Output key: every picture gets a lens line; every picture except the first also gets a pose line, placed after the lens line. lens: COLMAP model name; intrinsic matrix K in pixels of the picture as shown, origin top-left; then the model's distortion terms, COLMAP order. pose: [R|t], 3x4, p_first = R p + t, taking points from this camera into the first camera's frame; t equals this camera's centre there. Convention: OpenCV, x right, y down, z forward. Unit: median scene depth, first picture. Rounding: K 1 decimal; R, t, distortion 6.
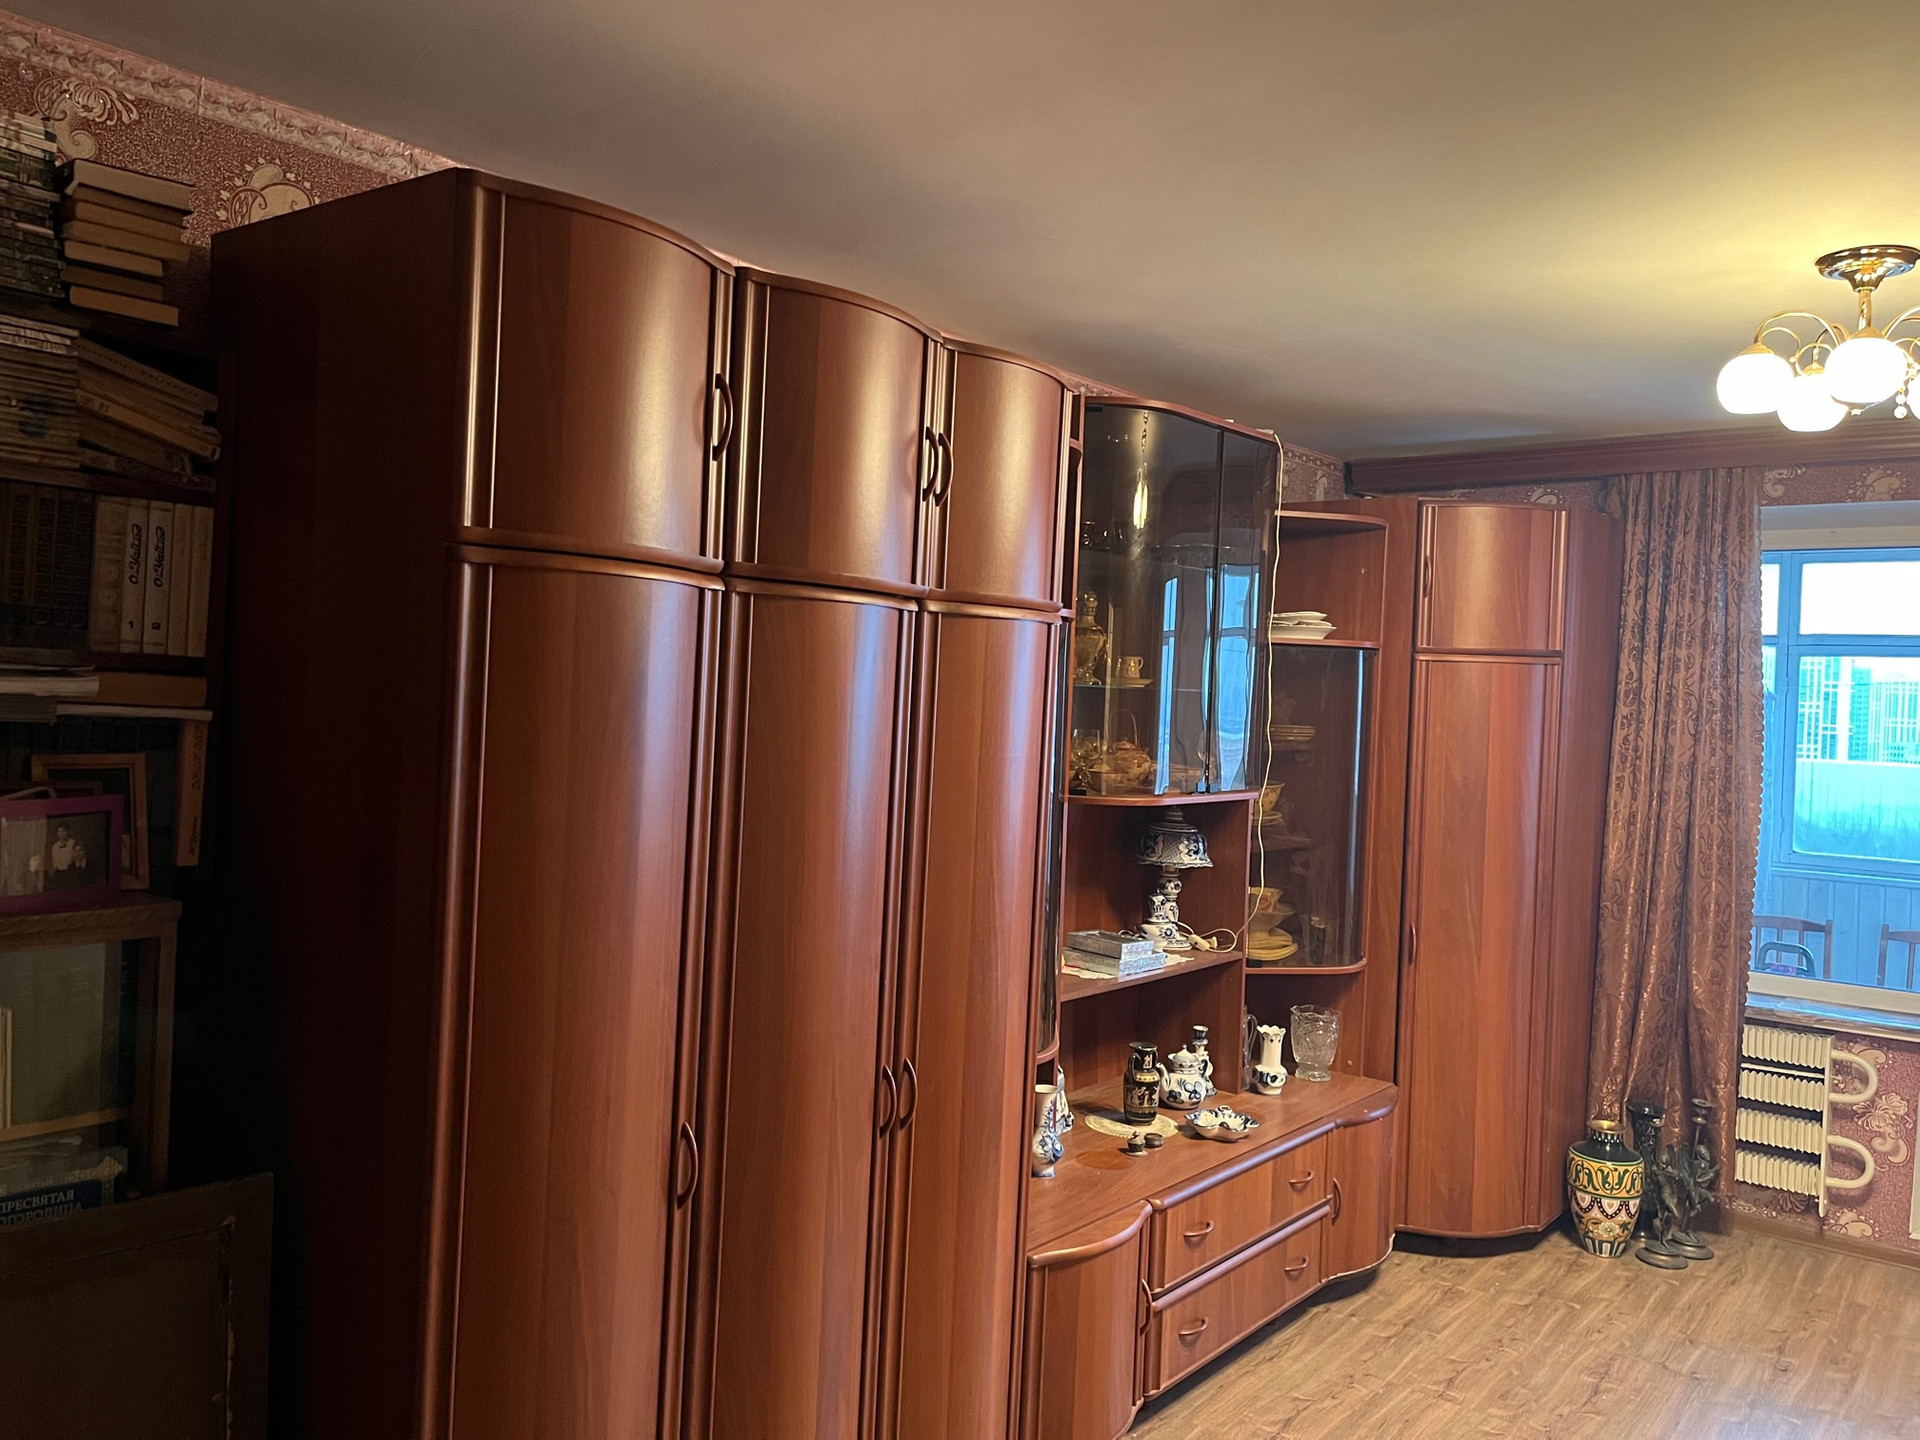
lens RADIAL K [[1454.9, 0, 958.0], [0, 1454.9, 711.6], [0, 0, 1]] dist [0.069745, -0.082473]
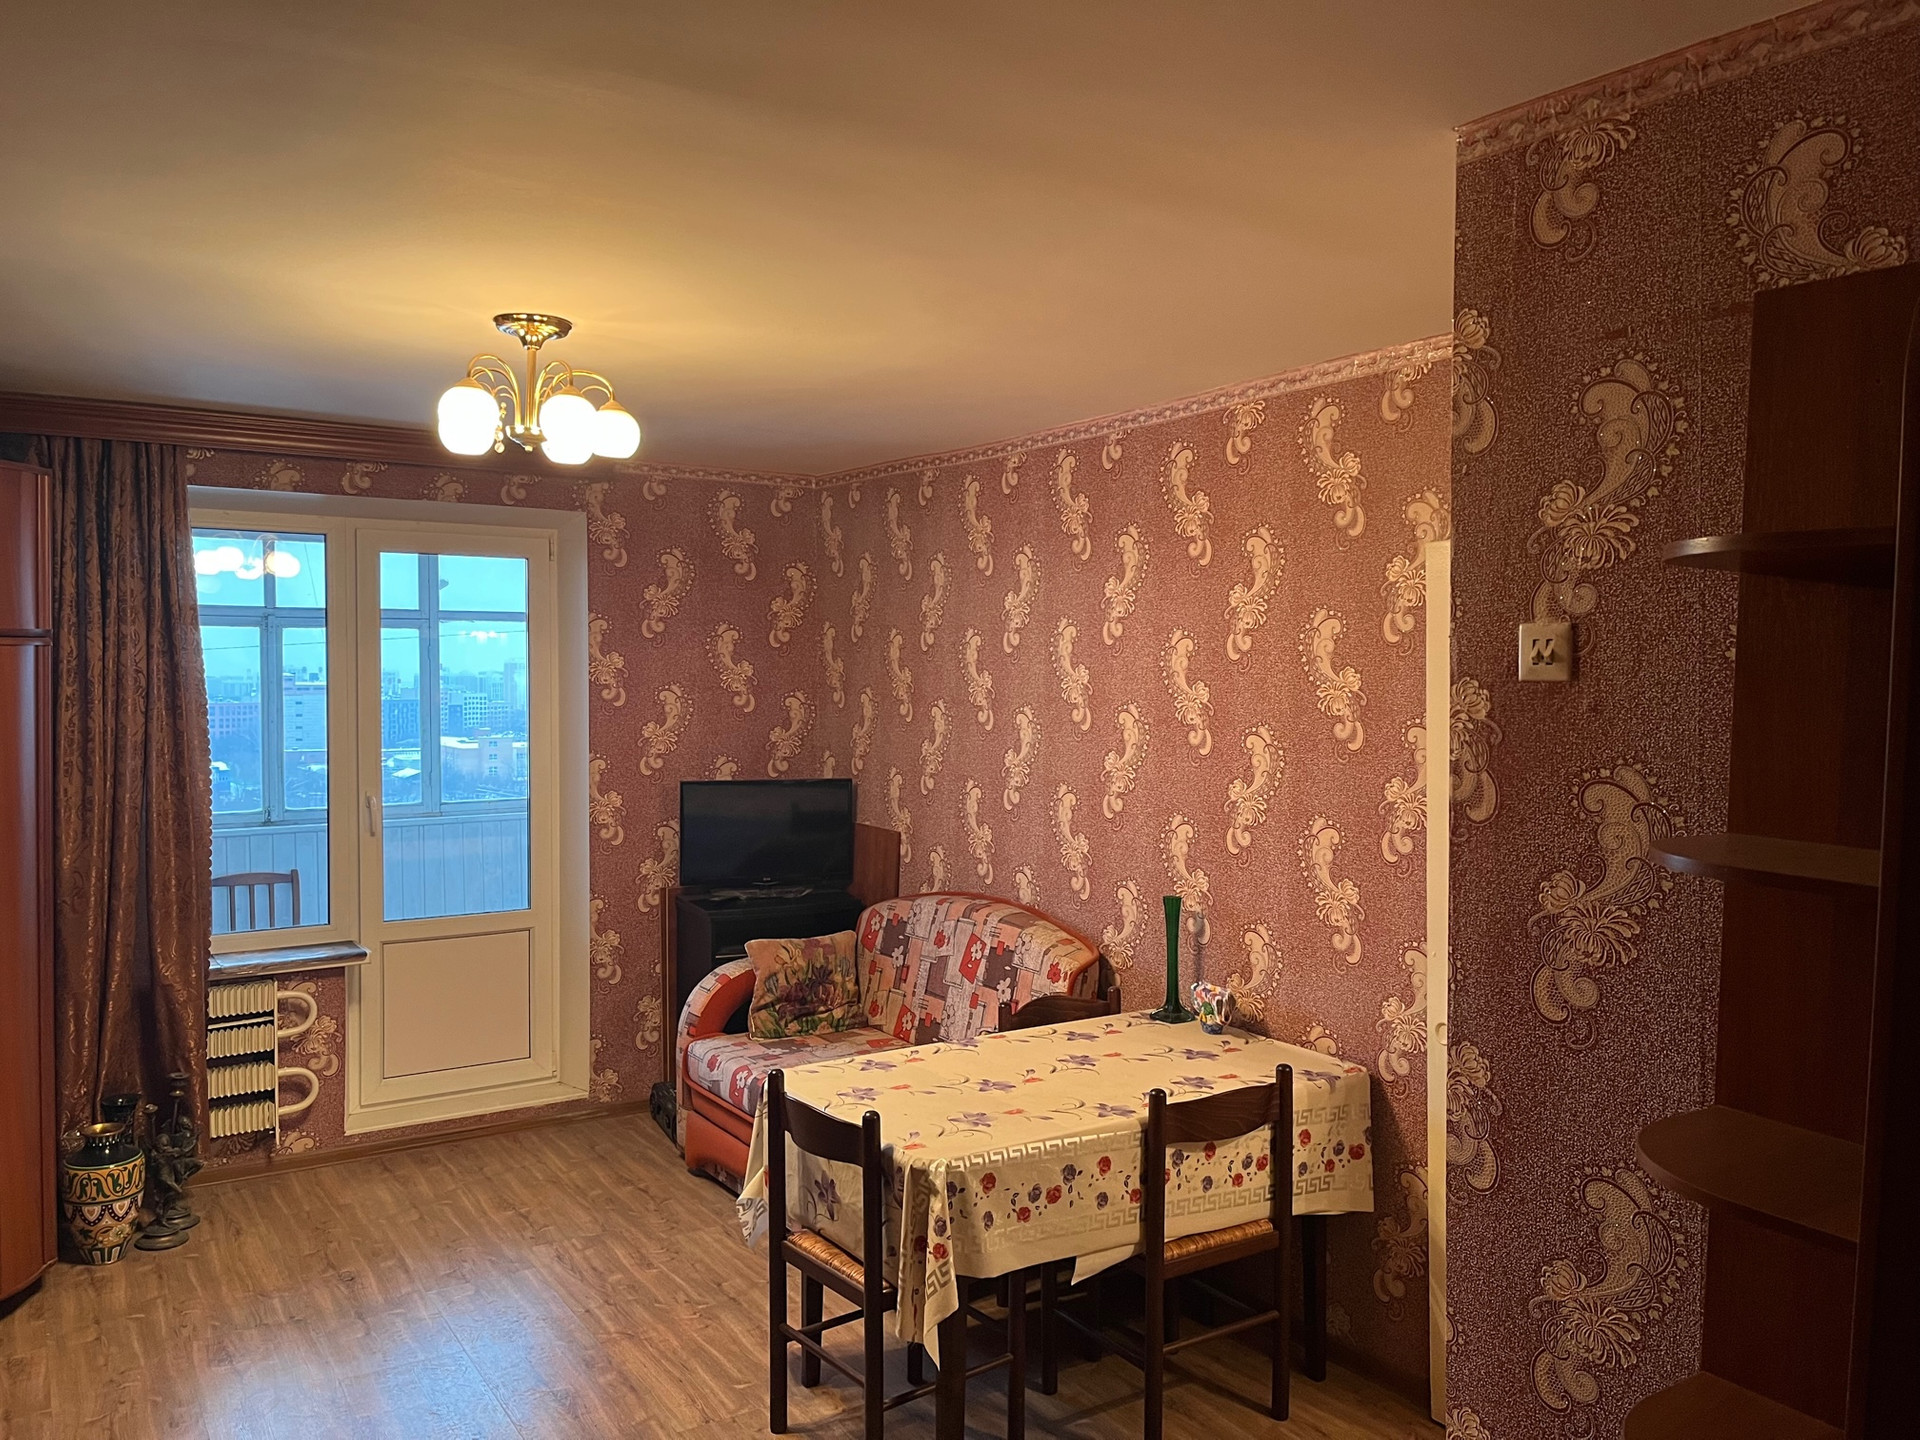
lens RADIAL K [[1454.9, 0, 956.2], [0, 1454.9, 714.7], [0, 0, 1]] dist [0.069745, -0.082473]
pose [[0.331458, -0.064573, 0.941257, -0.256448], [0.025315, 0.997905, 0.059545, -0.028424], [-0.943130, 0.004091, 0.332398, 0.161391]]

Exercise prompt
When you retype the data above, match every line exactly and leave the pictures behind.

Answer box
Output key: every picture gets a lens line; every picture except the first also gets a pose line, placed after the lens line. lens: COLMAP model name; intrinsic matrix K in pixels of the picture as shown, origin top-left; then the model's distortion terms, COLMAP order. pose: [R|t], 3x4, p_first = R p + t, taking points from this camera into the first camera's frame; t equals this camera's centre there. Convention: OpenCV, x right, y down, z forward. Unit: median scene depth, first picture. Rounding: K 1 decimal; R, t, distortion 6.
lens RADIAL K [[1454.9, 0, 958.0], [0, 1454.9, 711.6], [0, 0, 1]] dist [0.069745, -0.082473]
lens RADIAL K [[1454.9, 0, 956.2], [0, 1454.9, 714.7], [0, 0, 1]] dist [0.069745, -0.082473]
pose [[0.331458, -0.064573, 0.941257, -0.256448], [0.025315, 0.997905, 0.059545, -0.028424], [-0.943130, 0.004091, 0.332398, 0.161391]]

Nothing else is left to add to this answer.